Si en el mundo la democracia se acerca al fracaso, en España ese fracaso ya está consumado. La falsa democracia española, detrás de la cual se oculta una tiranía de partidos políticos sin controles suficientes y con un poder desmedido, ya ha estropeado al país, ha agudizado su incultura y ha apostado por envilecer la sociedad y, sobre todo, la vida política, provocando rechazo y hostilidad a los gobernantes en amplios sectores de la población, precisamente los más formados y conscientes, donde ya se admite con claridad el fracaso de un sistema que avanza hacia el desastre y pone en peligro la supervivencia de España.
Francisco Rubiales
En 1993 creé el foro de conferencias y debates “Encuentros 2000”, con sede en Sevilla, y lo dirigí durante diez años. Por su tribuna desfilaron cientos de personajes de la vida política, económica y social de España, desde presidentes de gobierno a ministros, empresarios, científicos y grandes profesionales. Por entonces, como estaba preparando mi tardío doctorado e investigaba la democracia, me dediqué a preguntar a todos los políticos invitados al foro por su concepción del sistema democrático. El resultado fue decepcionante porque ninguno supo definir la democracia, ni demostró entender lo que representa ese sistema. Unos hablaban de elegir gobiernos y otros decían que la democracia otorgaba legitimidad al poder, pero ninguno habló del protagonismo de los ciudadanos, ni de los controles al poder que conlleva ese sistema, ni la definió como una cultura. Detrás de sus respuestas se descubría que consideraban la democracia únicamente como algo que les permitía a ellos mandar sin limitaciones y sin sentir vergüenza. Desde entonces pienso que hay pocos demócratas en España, al menos en las instituciones y en las alturas del poder y que luchar por la democracia es el primer deber de cualquier ciudadano decente.

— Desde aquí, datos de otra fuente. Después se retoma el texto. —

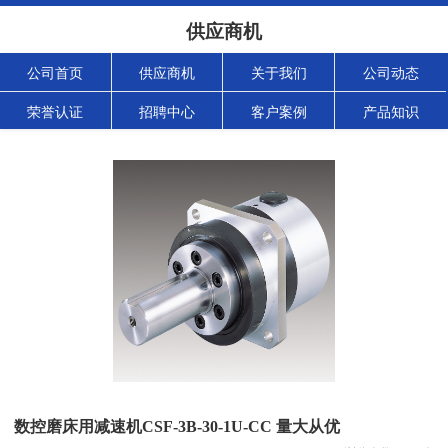
供应商机
公司首页
供应商机
关于我们
公司动态
荣誉认证
招聘中心
客户案例
产品知识
数控磨床用减速机CSF-3B-30-1U-CC 量大从优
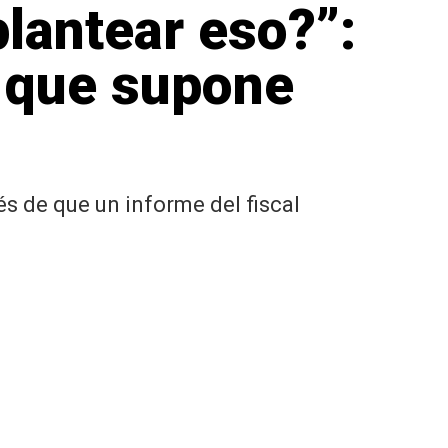
lantear eso?”:
e que supone
 de que un informe del fiscal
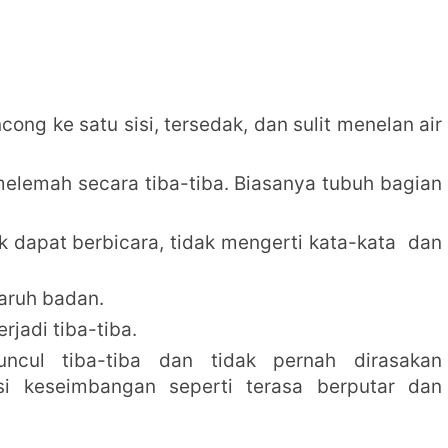
ong ke satu sisi, tersedak, dan sulit menelan air
elemah secara tiba-tiba. Biasanya tubuh bagian
dak dapat berbicara, tidak mengerti kata-kata dan
aruh badan.
rjadi tiba-tiba.
ncul tiba-tiba dan tidak pernah dirasakan
 keseimbangan seperti terasa berputar dan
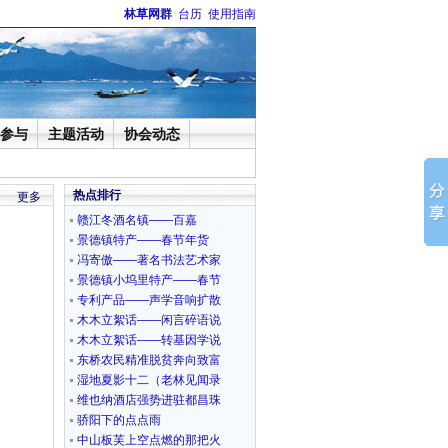
林草网群
台历
使用指南
参与
主题活动
协会动态
热点排行
更多
赣江冬酒名镇——百嘉
景德镇特产——春节年货
冯寄傲——著名书法艺术家
景德镇小坞里特产——春节
专利产品——声学音响扩散
木木立絮话——闲言碎语说
木木立絮话——转基因学说
东桥农民精准脱贫奔向致富
湿地夏影十二（老林见闻录
维也纳酒店强势进驻都昌珠
骄阳下的点点雨
中山板芙上空点燃的那把火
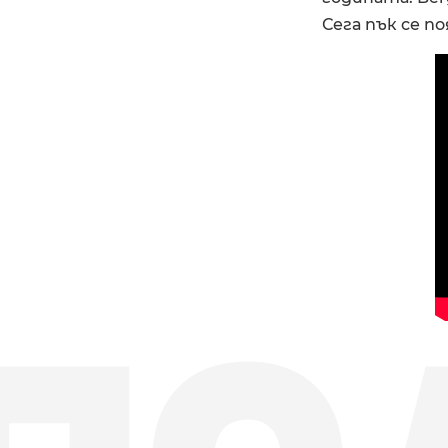
Сега пък се п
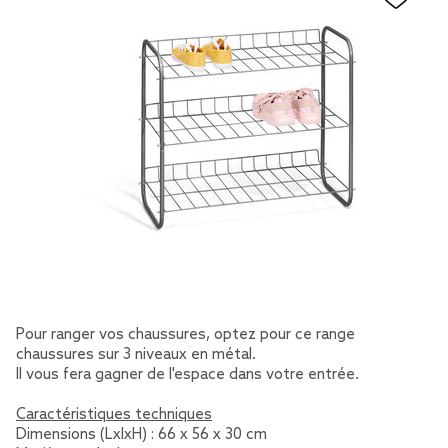
Pour ranger vos chaussures, optez pour ce range
chaussures sur 3 niveaux en métal.
Il vous fera gagner de l'espace dans votre entrée.
Caractéristiques techniques
Dimensions (LxlxH) : 66 x 56 x 30 cm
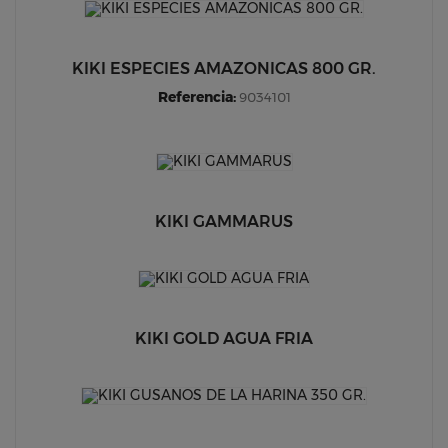
KIKI ESPECIES AMAZONICAS 800 GR.
Referencia:
9034101
KIKI GAMMARUS
KIKI GOLD AGUA FRIA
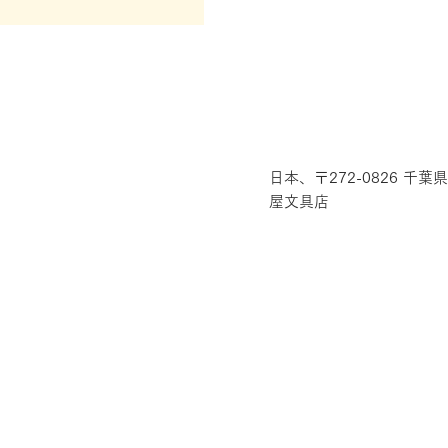
日本、〒272-0826 千
屋文具店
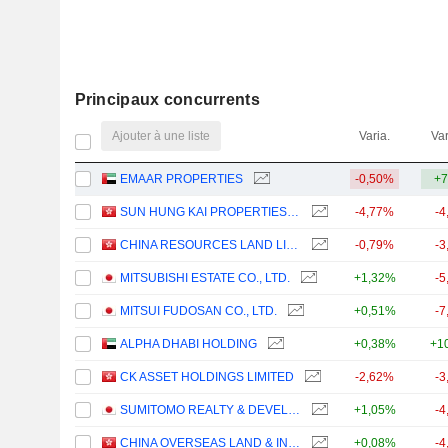
Principaux concurrents
Ajouter à une liste
Varia.
Var
EMAAR PROPERTIES
-0,50%
+7
SUN HUNG KAI PROPERTIES LIMITED
-4,77%
-4
CHINA RESOURCES LAND LIMITED
-0,79%
-3
MITSUBISHI ESTATE CO., LTD.
+1,32%
-5
MITSUI FUDOSAN CO., LTD.
+0,51%
-7
ALPHA DHABI HOLDING
+0,38%
+1
CK ASSET HOLDINGS LIMITED
-2,62%
-3
SUMITOMO REALTY & DEVELOPMENT CO., LTD.
+1,05%
-4
CHINA OVERSEAS LAND & INVESTMENT LIMITED
+0,08%
-4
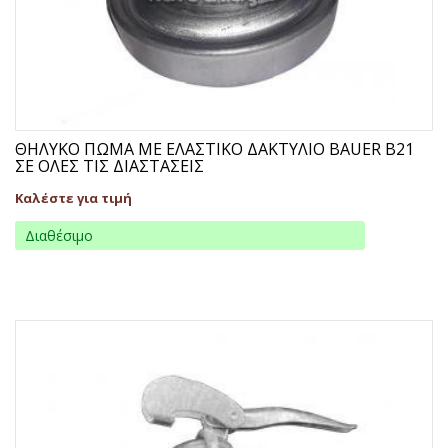
ΘΗΛΥΚΟ ΠΩΜΑ ΜΕ ΕΛΑΣΤΙΚΟ ΔΑΚΤΥΛΙΟ BAUER B21
ΣΕ ΟΛΕΣ ΤΙΣ ΔΙΑΣΤΑΣΕΙΣ
Καλέστε για τιμή
Διαθέσιμο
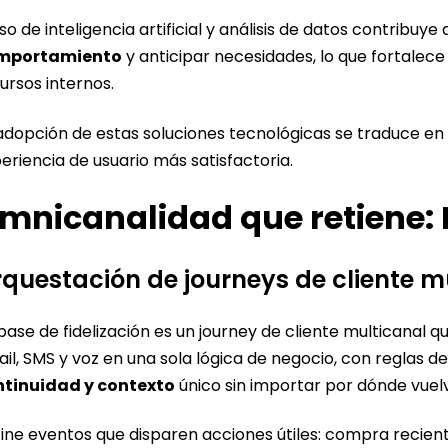
uso de inteligencia artificial y análisis de datos contribuye
mportamiento
y anticipar necesidades, lo que fortalece 
ursos internos.
adopción de estas soluciones tecnológicas se traduce en
eriencia de usuario más satisfactoria.
mnicanalidad que retiene: I
questación de journeys de cliente m
base de fidelización es un journey de cliente multicanal
il, SMS y voz en una sola lógica de negocio, con reglas de
ntinuidad y contexto
único sin importar por dónde vuelv
ine eventos que disparen acciones útiles: compra reciente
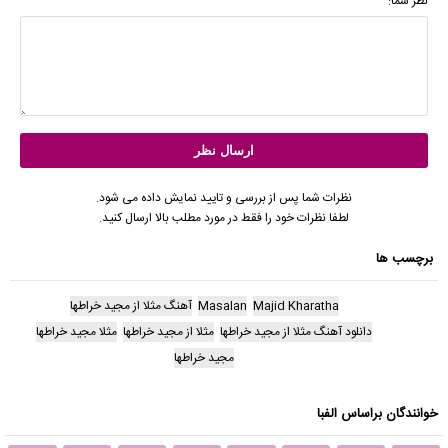
نظر شما:
نظرات شما پس از بررسی و تایید نمایش داده می شود.
لطفا نظرات خود را فقط در مورد مطلب بالا ارسال کنید.
برچسب ها
Majid Kharatha
Masalan
آهنگ مثلا از مجید خراطها
دانلود آهنگ مثلا از مجید خراطها
مثلا از مجید خراطها
مثلا مجید خراطها
مجید خراطها
خوانندگان براساس الفبا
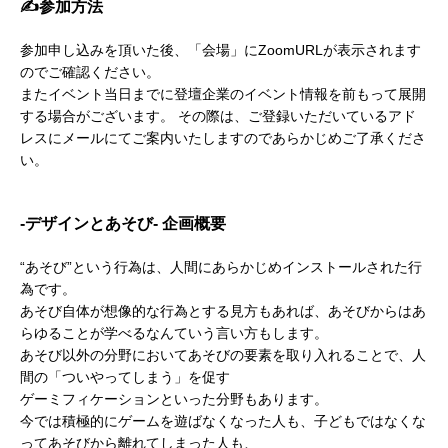
✍️参加方法
参加申し込みを頂いた後、「会場」にZoomURLが表示されます
のでご確認ください。

またイベント当日までに登壇企業のイベント情報を前もって展開
する場合がございます。 その際は、ご登録いただいているアド
レスにメールにてご案内いたしますのであらかじめご了承くださ
い。
-デザインとあそび- 企画概要
“あそび”という行為は、人間にあらかじめインストールされた行
為です。

あそび自体が想像的な行為とする見方もあれば、あそびからはあ
らゆることが学べるなんていう言い方もします。

あそび以外の分野においてあそびの要素を取り入れることで、人
間の「ついやってしまう」を促す

ゲーミフィケーションといった分野もあります。

今では積極的にゲームを遊ばなくなった人も、子どもではなくな
ってあそびから離れてしまった人も、
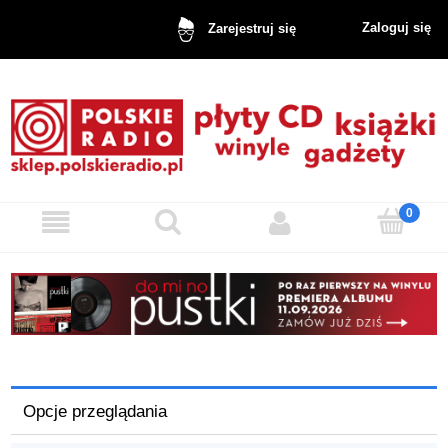
Zaloguj się
Zarejestruj się
Opcje przeglądania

Sé que la democracia, como decía Churchill, es el mejor de los sistemas posibles y el único capaz de controlar las ambiciones y corrupciones que suelen anidar entre los poderosos. Pero, para que surta efecto, tiene que ser una democracia verdadera, con los gobernantes bajo vigilancia y control, con los poderes básicos, en especial la Justicia, funcionando con independencia, con leyes iguales para todos e implacables frente al delito, con una sociedad civil fuerte y con libertad de elegir. Pues bien, ninguna de esas características fundamentales de la democracia existen en España y cada día son mas raras en otros países. La democracia está en declive porque ha sido asesinada por los políticos. Es la verdad pura y dura.
Hoy sé que la democracia es la gran paradoja del presente porque ni siquiera existe en un mundo que se autoproclama democrático. Y la clave de ese fracaso es que la democracia sólo ha sido entendida como un sistema de gobierno, no como una cultura rica de entendimiento y paz, que vincula al poder con los ciudadanos y que debe impregnarlo todo, incluyendo los valores, los derechos, las libertades, la sociedad, las estructuras del poder, la convivencia y hasta el funcionamiento de la enseñanza, los medios de comunicación, los ejércitos y la policía.
Si en el mundo la democracia se acerca al fracaso, en España ese fracaso ya está consumado. La falsa democracia española, detrás de la cual se oculta una tiranía de partidos políticos sin controles suficientes y con un poder desmedido, ya ha estropeado al país, ha agudizado su incultura y ha apostado por envilecer la sociedad y, sobre todo, la vida política, provocando rechazo y hostilidad a los gobernantes en amplios sectores de la población, precisamente los más formados y conscientes, donde ya se admite con claridad el fracaso de un sistema que avanza hacia el desastre y pone en peligro la supervivencia de España.